TASK INSTRUCTIONS -> The answer must consist of every line from the data that holds "plusieurs".
** Opening TASK DATA block **
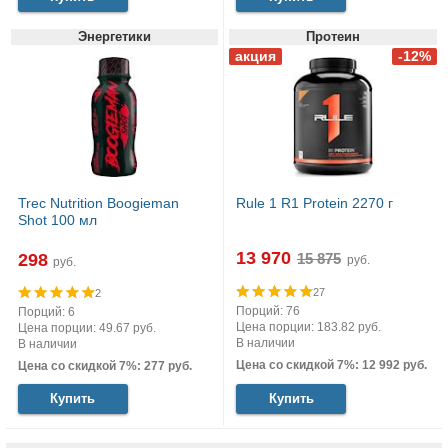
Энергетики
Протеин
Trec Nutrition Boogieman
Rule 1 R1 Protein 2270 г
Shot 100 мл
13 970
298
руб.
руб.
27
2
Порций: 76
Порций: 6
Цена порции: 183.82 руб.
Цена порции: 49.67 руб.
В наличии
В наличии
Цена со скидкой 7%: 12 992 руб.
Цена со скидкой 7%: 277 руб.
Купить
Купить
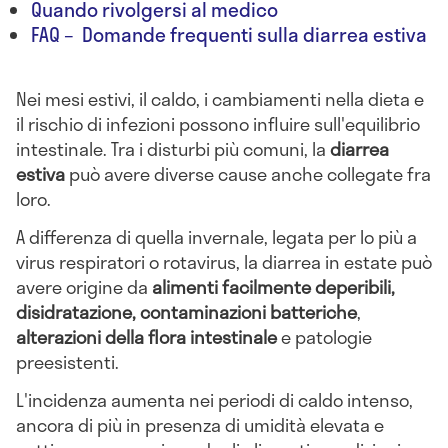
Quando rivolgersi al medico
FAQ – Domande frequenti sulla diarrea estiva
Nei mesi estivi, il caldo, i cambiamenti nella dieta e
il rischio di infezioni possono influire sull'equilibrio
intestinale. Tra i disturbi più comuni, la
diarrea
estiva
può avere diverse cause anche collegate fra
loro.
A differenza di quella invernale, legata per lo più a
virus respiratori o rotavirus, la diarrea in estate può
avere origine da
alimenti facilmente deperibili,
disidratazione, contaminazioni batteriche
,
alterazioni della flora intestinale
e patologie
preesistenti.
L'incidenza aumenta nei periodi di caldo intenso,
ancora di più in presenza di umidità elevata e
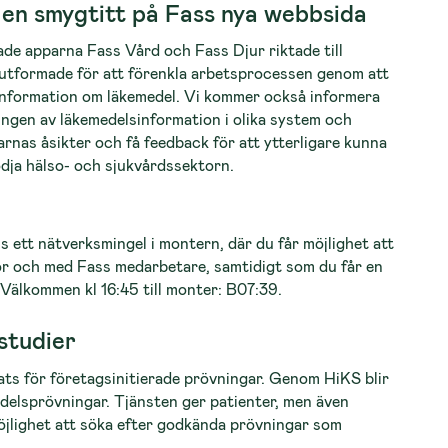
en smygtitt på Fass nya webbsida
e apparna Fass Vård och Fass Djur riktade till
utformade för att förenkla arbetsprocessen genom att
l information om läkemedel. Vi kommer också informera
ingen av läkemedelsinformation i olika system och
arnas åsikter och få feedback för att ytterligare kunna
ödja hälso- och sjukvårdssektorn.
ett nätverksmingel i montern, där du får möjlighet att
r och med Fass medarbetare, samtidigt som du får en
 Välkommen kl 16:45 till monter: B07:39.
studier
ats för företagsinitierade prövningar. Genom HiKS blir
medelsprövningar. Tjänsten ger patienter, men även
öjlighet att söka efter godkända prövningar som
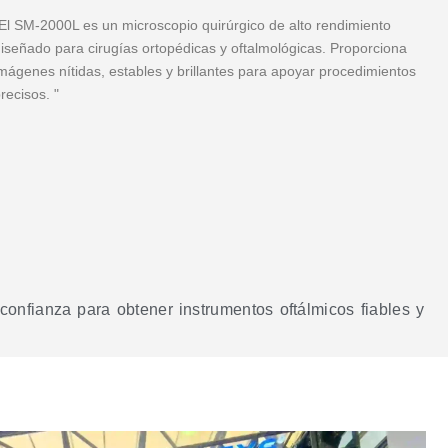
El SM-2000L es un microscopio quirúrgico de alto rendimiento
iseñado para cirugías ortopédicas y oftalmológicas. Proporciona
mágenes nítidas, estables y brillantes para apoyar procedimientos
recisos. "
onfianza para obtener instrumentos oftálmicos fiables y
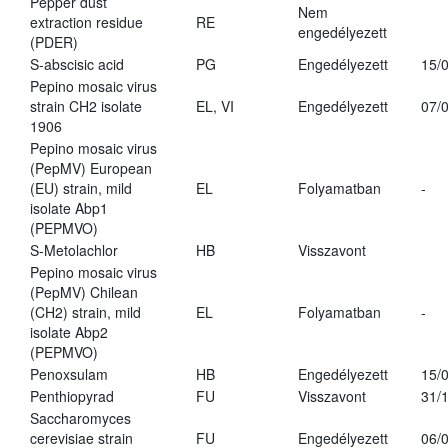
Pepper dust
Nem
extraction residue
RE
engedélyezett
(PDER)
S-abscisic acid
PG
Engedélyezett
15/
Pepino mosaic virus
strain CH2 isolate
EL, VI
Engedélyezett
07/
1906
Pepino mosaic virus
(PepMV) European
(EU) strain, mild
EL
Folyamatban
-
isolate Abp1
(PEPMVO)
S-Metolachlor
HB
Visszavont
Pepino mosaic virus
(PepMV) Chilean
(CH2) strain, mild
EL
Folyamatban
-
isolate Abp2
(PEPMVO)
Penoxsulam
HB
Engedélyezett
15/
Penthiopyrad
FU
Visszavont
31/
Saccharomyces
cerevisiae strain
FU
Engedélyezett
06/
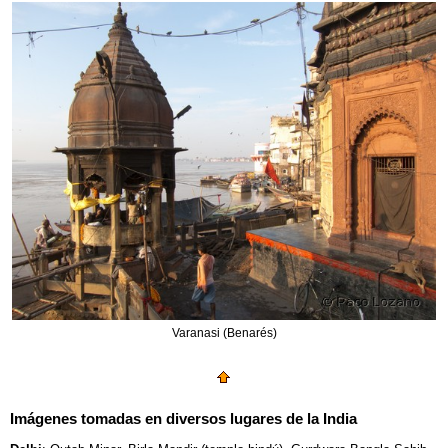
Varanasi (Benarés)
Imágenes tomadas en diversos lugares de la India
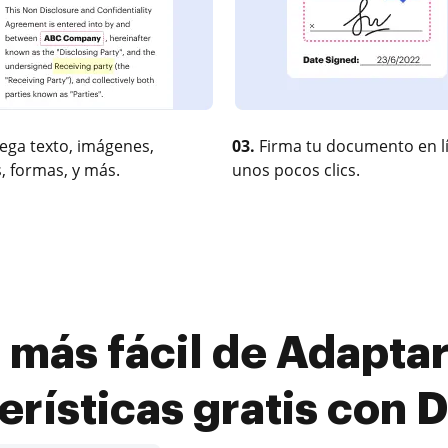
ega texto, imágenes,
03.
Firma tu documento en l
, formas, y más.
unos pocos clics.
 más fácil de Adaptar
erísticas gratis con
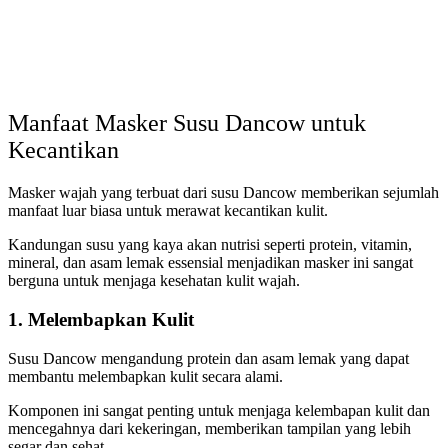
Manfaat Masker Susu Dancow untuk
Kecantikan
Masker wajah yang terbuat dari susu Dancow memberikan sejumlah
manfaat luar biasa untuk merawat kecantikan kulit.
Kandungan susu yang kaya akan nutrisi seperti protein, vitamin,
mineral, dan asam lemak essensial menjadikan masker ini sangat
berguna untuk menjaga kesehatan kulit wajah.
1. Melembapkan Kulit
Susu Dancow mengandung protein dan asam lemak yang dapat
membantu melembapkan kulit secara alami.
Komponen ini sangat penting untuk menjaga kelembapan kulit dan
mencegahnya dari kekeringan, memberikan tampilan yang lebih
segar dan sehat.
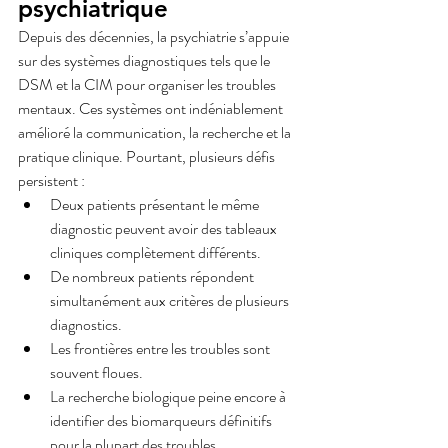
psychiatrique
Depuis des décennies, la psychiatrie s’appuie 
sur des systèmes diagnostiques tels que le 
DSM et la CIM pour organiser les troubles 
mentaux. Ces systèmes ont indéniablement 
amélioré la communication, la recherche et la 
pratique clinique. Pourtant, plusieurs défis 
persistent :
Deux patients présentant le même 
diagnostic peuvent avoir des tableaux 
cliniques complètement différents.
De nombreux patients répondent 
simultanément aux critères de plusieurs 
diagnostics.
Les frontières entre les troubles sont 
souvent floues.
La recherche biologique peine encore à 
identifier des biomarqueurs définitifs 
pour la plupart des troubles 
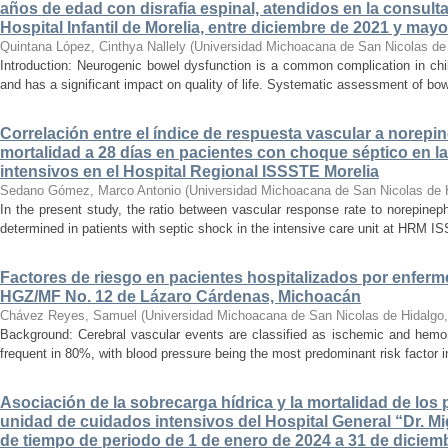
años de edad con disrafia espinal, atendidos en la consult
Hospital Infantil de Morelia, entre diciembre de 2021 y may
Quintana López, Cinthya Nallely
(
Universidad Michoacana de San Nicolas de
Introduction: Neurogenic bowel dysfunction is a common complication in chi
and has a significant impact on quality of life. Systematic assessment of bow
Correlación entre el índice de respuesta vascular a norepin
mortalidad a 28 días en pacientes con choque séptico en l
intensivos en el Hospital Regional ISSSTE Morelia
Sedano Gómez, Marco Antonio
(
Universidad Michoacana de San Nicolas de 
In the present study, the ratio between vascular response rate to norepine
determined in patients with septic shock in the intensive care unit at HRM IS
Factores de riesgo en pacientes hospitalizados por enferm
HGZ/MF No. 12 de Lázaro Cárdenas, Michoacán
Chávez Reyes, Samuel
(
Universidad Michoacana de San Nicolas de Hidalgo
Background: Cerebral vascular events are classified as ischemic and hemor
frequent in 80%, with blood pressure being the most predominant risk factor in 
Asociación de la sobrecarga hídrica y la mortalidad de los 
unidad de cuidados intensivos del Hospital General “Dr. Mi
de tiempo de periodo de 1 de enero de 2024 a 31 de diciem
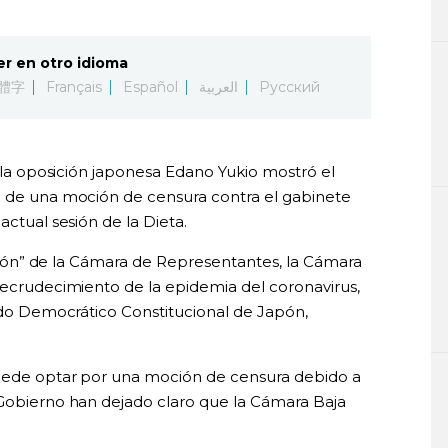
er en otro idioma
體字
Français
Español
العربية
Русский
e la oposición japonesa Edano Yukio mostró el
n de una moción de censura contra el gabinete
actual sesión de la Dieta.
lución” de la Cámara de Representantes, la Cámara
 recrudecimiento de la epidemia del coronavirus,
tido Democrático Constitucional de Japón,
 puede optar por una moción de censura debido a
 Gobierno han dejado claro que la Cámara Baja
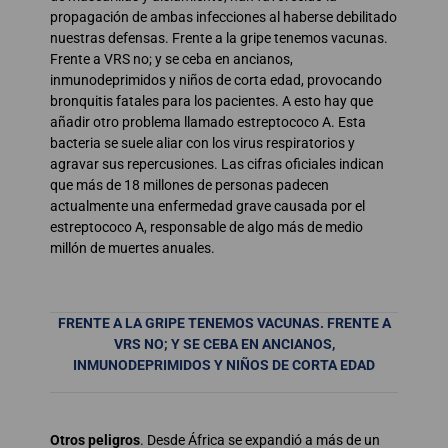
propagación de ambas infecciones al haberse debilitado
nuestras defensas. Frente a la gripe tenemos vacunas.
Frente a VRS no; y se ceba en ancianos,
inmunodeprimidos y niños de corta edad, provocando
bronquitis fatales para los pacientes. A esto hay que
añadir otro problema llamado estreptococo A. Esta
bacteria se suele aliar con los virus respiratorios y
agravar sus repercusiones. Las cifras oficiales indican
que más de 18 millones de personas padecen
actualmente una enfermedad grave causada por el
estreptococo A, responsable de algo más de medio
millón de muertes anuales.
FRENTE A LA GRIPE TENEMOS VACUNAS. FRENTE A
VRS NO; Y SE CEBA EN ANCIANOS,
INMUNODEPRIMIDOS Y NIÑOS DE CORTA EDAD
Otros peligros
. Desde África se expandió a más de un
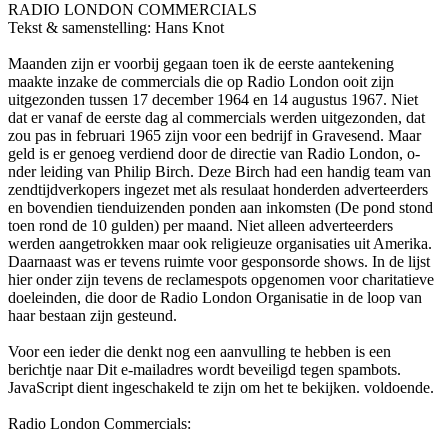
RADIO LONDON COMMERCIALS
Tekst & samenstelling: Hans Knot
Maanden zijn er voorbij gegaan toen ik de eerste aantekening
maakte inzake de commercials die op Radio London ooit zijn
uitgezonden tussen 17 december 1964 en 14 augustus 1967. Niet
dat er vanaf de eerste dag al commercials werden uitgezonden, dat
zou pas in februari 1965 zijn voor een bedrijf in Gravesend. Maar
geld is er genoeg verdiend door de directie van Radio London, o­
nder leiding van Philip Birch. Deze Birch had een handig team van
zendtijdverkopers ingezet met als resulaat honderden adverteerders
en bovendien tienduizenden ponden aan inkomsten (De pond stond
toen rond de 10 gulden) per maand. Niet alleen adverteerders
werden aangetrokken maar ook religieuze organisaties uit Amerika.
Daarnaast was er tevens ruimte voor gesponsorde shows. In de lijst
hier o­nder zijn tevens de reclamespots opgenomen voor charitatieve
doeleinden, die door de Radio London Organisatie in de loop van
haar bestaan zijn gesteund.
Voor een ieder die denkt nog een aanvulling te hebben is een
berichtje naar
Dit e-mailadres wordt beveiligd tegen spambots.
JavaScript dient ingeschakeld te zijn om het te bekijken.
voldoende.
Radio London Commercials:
** Closing TASK DATA block **
EXERCISE SOLUTION ->
pratique clinique. Pourtant, plusieurs défis 
simultanément aux critères de plusieurs 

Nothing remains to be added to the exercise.